Instructions to follow —
Extend the piece about childhood Bible songs from its final sentence onward, matching its voice.

Text excerpt —
Despite having a theology degree from the University of Cambridge, I am convinced that much of my enduring Bible knowledge was formed during long childhood car journeys listening to the Donut Man.
For those who aren’t familiar with 90s icons of evangelical subculture, the Donut Man and his ‘Donut Repair Club’ released countless sing-a-long cassettes and videos, each designed to show children biblical truths. Through the Donut Man, I learned the profound soteriological belief that “life without Jesus is like a donut, coz there’s a hole in the middle of your heart”. I sang about being wonderfully made; I learned I could do all things through Christ who strengthens me. And I knew the Bible verse to go with it.
Alongside the Donut Man in my family’s favourites was Psalty the singing songbook and his theology for kids in the form of unbelievably catchy tunes such as ‘The butterfly song’ – which listed a number of different types of animals who would thank God for making them who they were; or ‘The body song’ – a glorious take on 1 Corinthians 12, sung as a round, in which each different body part unites with the rest of the body of Christ, coming together in perfect harmony. My sisters and I spent hours perfecting this song in particular; determined to sing all of the parts, although there were only three of us. I’m not sure how my parents coped.
These songs, played over and over and over again, helped to shape our beliefs about who we were and who God was. I still remember all of the words and occasionally find myself singing them at home while my husband looks on in bemusement – or if he’s particularly lucky, I play the originals on YouTube.

Stored data entries
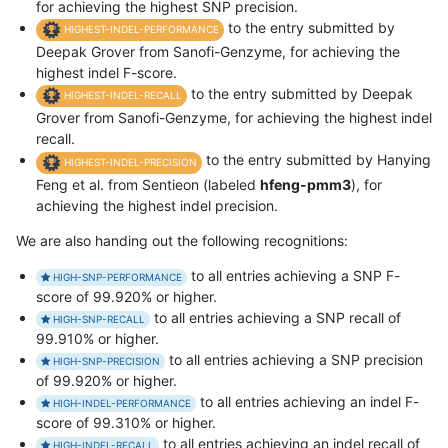
for achieving the highest SNP precision.
to the entry submitted by
HIGHEST-INDEL-PERFORMANCE
Deepak Grover from Sanofi-Genzyme, for achieving the
highest indel F-score.
to the entry submitted by Deepak
HIGHEST-INDEL-RECALL
Grover from Sanofi-Genzyme, for achieving the highest indel
recall.
to the entry submitted by Hanying
HIGHEST-INDEL-PRECISION
Feng et al. from Sentieon (labeled
hfeng-pmm3
), for
achieving the highest indel precision.
We are also handing out the following recognitions:
to all entries achieving a SNP F-
HIGH-SNP-PERFORMANCE
score of 99.920% or higher.
to all entries achieving a SNP recall of
HIGH-SNP-RECALL
99.910% or higher.
to all entries achieving a SNP precision
HIGH-SNP-PRECISION
of 99.920% or higher.
to all entries achieving an indel F-
HIGH-INDEL-PERFORMANCE
score of 99.310% or higher.
to all entries achieving an indel recall of
HIGH-INDEL-RECALL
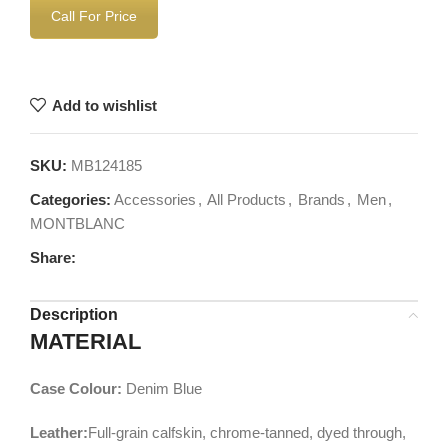
Call For Price
Add to wishlist
SKU:
MB124185
Categories:
Accessories
,
All Products
,
Brands
,
Men
,
MONTBLANC
Share:
Description
MATERIAL
Case Colour:
Denim Blue
Leather:
Full-grain calfskin, chrome-tanned, dyed through,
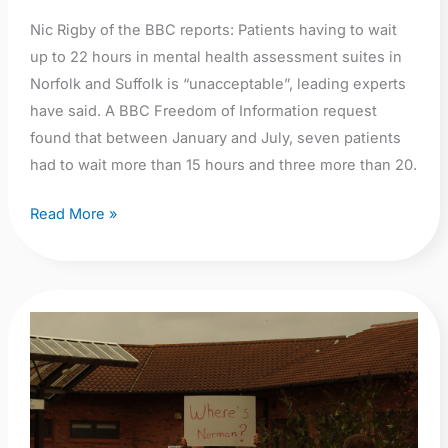
Nic Rigby of the BBC reports: Patients having to wait
up to 22 hours in mental health assessment suites in
Norfolk and Suffolk is “unacceptable”, leading experts
have said. A BBC Freedom of Information request
found that between January and July, seven patients
had to wait more than 15 hours and three more than 20.
Read More »
Gallery:
Carlton
Court
demonstration
Saturday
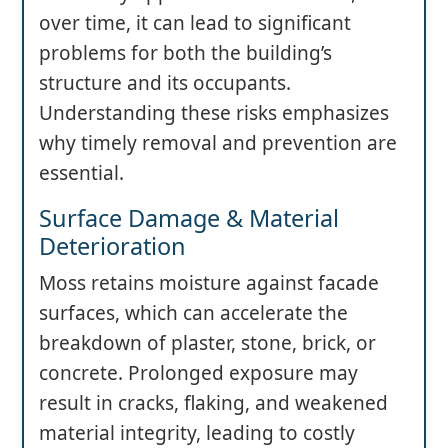
over time, it can lead to significant
problems for both the building’s
structure and its occupants.
Understanding these risks emphasizes
why timely removal and prevention are
essential.
Surface Damage & Material
Deterioration
Moss retains moisture against facade
surfaces, which can accelerate the
breakdown of plaster, stone, brick, or
concrete. Prolonged exposure may
result in cracks, flaking, and weakened
material integrity, leading to costly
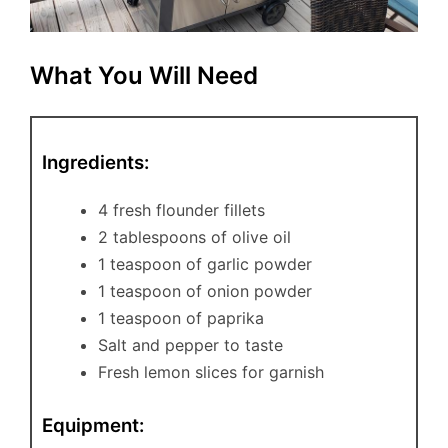
What You Will Need
Ingredients:
4 fresh flounder fillets
2 tablespoons of olive oil
1 teaspoon of garlic powder
1 teaspoon of onion powder
1 teaspoon of paprika
Salt and pepper to taste
Fresh lemon slices for garnish
Equipment:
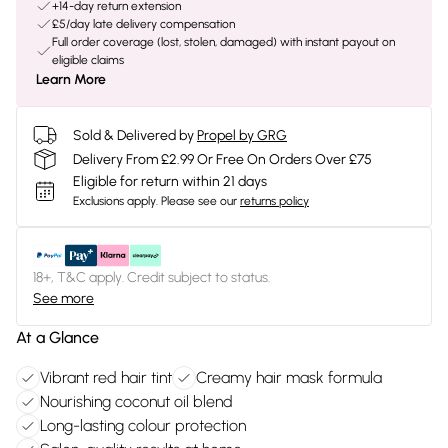
+14-day return extension
£5/day late delivery compensation
Full order coverage (lost, stolen, damaged) with instant payout on
eligible claims
Learn More
Sold & Delivered by
Propel by GRG
Delivery From £2.99 Or Free On Orders Over £75
Eligible for return within 21 days
Exclusions apply.
Please see our
returns policy
18+, T&C apply. Credit subject to status.
See more
At a Glance
Vibrant red hair tint
Creamy hair mask formula
Nourishing coconut oil blend
Long-lasting colour protection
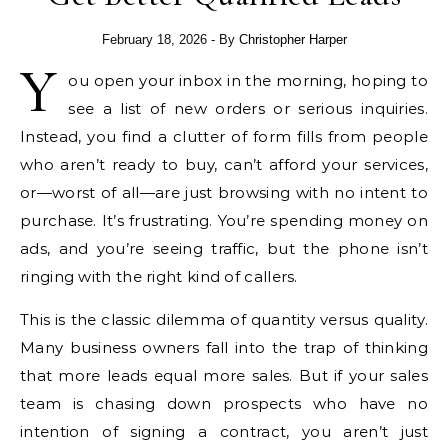
February 18, 2026
- By
Christopher Harper
Y
ou open your inbox in the morning, hoping to
see a list of new orders or serious inquiries.
Instead, you find a clutter of form fills from people
who aren’t ready to buy, can’t afford your services,
or—worst of all—are just browsing with no intent to
purchase. It’s frustrating. You’re spending money on
ads, and you’re seeing traffic, but the phone isn’t
ringing with the right kind of callers.
This is the classic dilemma of quantity versus quality.
Many business owners fall into the trap of thinking
that more leads equal more sales. But if your sales
team is chasing down prospects who have no
intention of signing a contract, you aren’t just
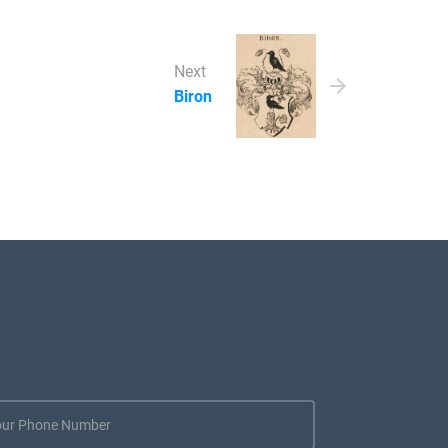
Next
Biron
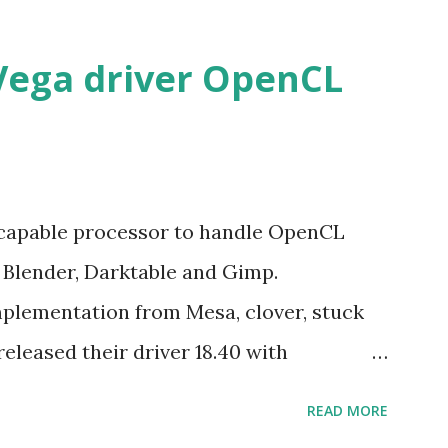
Vega driver OpenCL
 capable processor to handle OpenCL
e Blender, Darktable and Gimp.
mplementation from Mesa, clover, stuck
released their driver 18.40 with
ed Hat Enterprise Linux/Cent OS 6.10
READ MORE
u LTS. The good new is the former rpm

Answer to this problem —
I worry about the generation of children being raised by those of us who grew up on the Donut Man – those now described as ‘geriatric millennials’ (born between 1980 and 1985). Many of us look back on our evangelical Christian upbringing and cringe. Some of us have found the controversies within evangelicalism in recent years – from the abuse scandals to the alignment with nationalism and Trumpism – too much to bear. But we shouldn’t throw the baby out with the bathwater. There are things to be salvaged from our upbringing, including the childhood favourites that shaped our faith.
As a parent of a toddler, I find myself worrying about how my son will understand enough of the Bible to make a decision for himself about becoming a Christian. Millennial parents can be so anxious about pushing our children away from the Church by being too overbearing, that we end up saying very little. But children do not learn about God by accident. I have felt this even more over the past 18 months as the coronavirus pandemic has disrupted my son’s earliest years of Sunday school.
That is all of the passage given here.